───── Data for this exercise

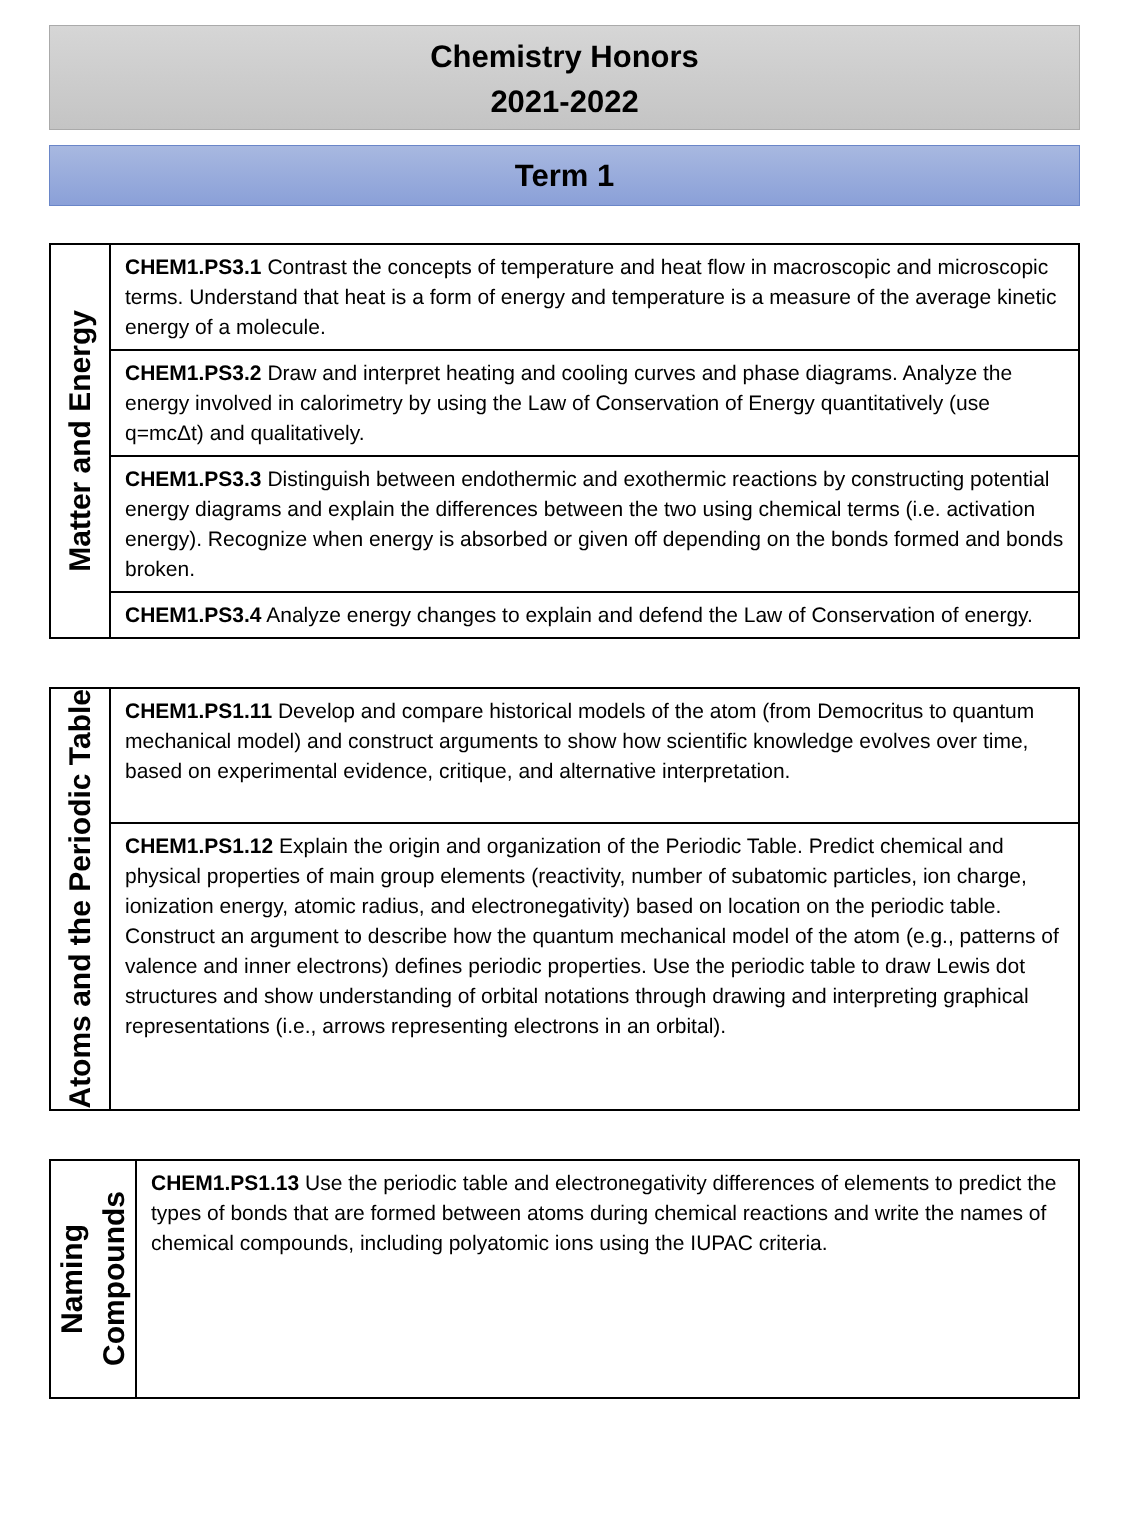Chemistry Honors
2021-2022
Term 1
| Matter and Energy | CHEM1.PS3.1 Contrast the concepts of temperature and heat flow in macroscopic and microscopic terms. Understand that heat is a form of energy and temperature is a measure of the average kinetic energy of a molecule. |
| | CHEM1.PS3.2 Draw and interpret heating and cooling curves and phase diagrams. Analyze the energy involved in calorimetry by using the Law of Conservation of Energy quantitatively (use q=mcΔt) and qualitatively. |
| | CHEM1.PS3.3 Distinguish between endothermic and exothermic reactions by constructing potential energy diagrams and explain the differences between the two using chemical terms (i.e. activation energy). Recognize when energy is absorbed or given off depending on the bonds formed and bonds broken. |
| | CHEM1.PS3.4 Analyze energy changes to explain and defend the Law of Conservation of energy. |
| Atoms and the Periodic Table | CHEM1.PS1.11 Develop and compare historical models of the atom (from Democritus to quantum mechanical model) and construct arguments to show how scientific knowledge evolves over time, based on experimental evidence, critique, and alternative interpretation. |
| | CHEM1.PS1.12 Explain the origin and organization of the Periodic Table. Predict chemical and physical properties of main group elements (reactivity, number of subatomic particles, ion charge, ionization energy, atomic radius, and electronegativity) based on location on the periodic table. Construct an argument to describe how the quantum mechanical model of the atom (e.g., patterns of valence and inner electrons) defines periodic properties. Use the periodic table to draw Lewis dot structures and show understanding of orbital notations through drawing and interpreting graphical representations (i.e., arrows representing electrons in an orbital). |
| Naming Compounds | CHEM1.PS1.13 Use the periodic table and electronegativity differences of elements to predict the types of bonds that are formed between atoms during chemical reactions and write the names of chemical compounds, including polyatomic ions using the IUPAC criteria. |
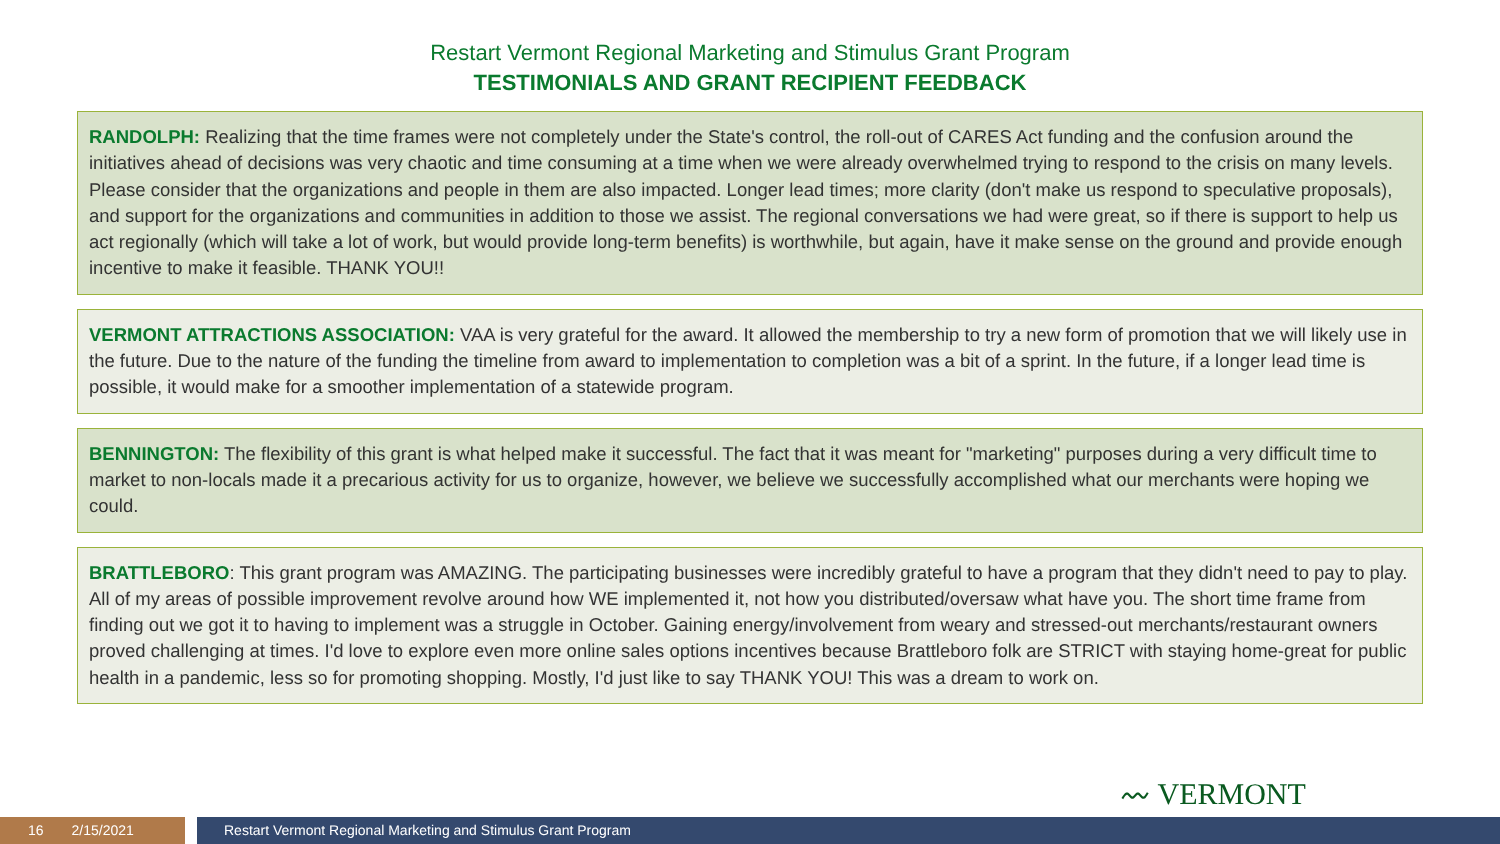Restart Vermont Regional Marketing and Stimulus Grant Program
TESTIMONIALS AND GRANT RECIPIENT FEEDBACK
RANDOLPH: Realizing that the time frames were not completely under the State's control, the roll-out of CARES Act funding and the confusion around the initiatives ahead of decisions was very chaotic and time consuming at a time when we were already overwhelmed trying to respond to the crisis on many levels. Please consider that the organizations and people in them are also impacted. Longer lead times; more clarity (don't make us respond to speculative proposals), and support for the organizations and communities in addition to those we assist. The regional conversations we had were great, so if there is support to help us act regionally (which will take a lot of work, but would provide long-term benefits) is worthwhile, but again, have it make sense on the ground and provide enough incentive to make it feasible. THANK YOU!!
VERMONT ATTRACTIONS ASSOCIATION: VAA is very grateful for the award. It allowed the membership to try a new form of promotion that we will likely use in the future. Due to the nature of the funding the timeline from award to implementation to completion was a bit of a sprint. In the future, if a longer lead time is possible, it would make for a smoother implementation of a statewide program.
BENNINGTON: The flexibility of this grant is what helped make it successful. The fact that it was meant for "marketing" purposes during a very difficult time to market to non-locals made it a precarious activity for us to organize, however, we believe we successfully accomplished what our merchants were hoping we could.
BRATTLEBORO: This grant program was AMAZING. The participating businesses were incredibly grateful to have a program that they didn't need to pay to play. All of my areas of possible improvement revolve around how WE implemented it, not how you distributed/oversaw what have you. The short time frame from finding out we got it to having to implement was a struggle in October. Gaining energy/involvement from weary and stressed-out merchants/restaurant owners proved challenging at times. I'd love to explore even more online sales options incentives because Brattleboro folk are STRICT with staying home-great for public health in a pandemic, less so for promoting shopping. Mostly, I'd just like to say THANK YOU! This was a dream to work on.
〰 VERMONT
16 2/15/2021 Restart Vermont Regional Marketing and Stimulus Grant Program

──────────

# Problem requirements:
Scan the entries above for the line containing "TESTIMONIALS AND GRANT RECIPIENT FEEDBACK", and copy it and all lines after it exactly, down to and including the line containing "RANDOLPH: Realizing that".

# Exercise response:
TESTIMONIALS AND GRANT RECIPIENT FEEDBACK
RANDOLPH: Realizing that the time frames were not completely under the State's control, the roll-out of CARES Act funding and the confusion around the initiatives ahead of decisions was very chaotic and time consuming at a time when we were already overwhelmed trying to respond to the crisis on many levels. Please consider that the organizations and people in them are also impacted. Longer lead times; more clarity (don't make us respond to speculative proposals), and support for the organizations and communities in addition to those we assist. The regional conversations we had were great, so if there is support to help us act regionally (which will take a lot of work, but would provide long-term benefits) is worthwhile, but again, have it make sense on the ground and provide enough incentive to make it feasible. THANK YOU!!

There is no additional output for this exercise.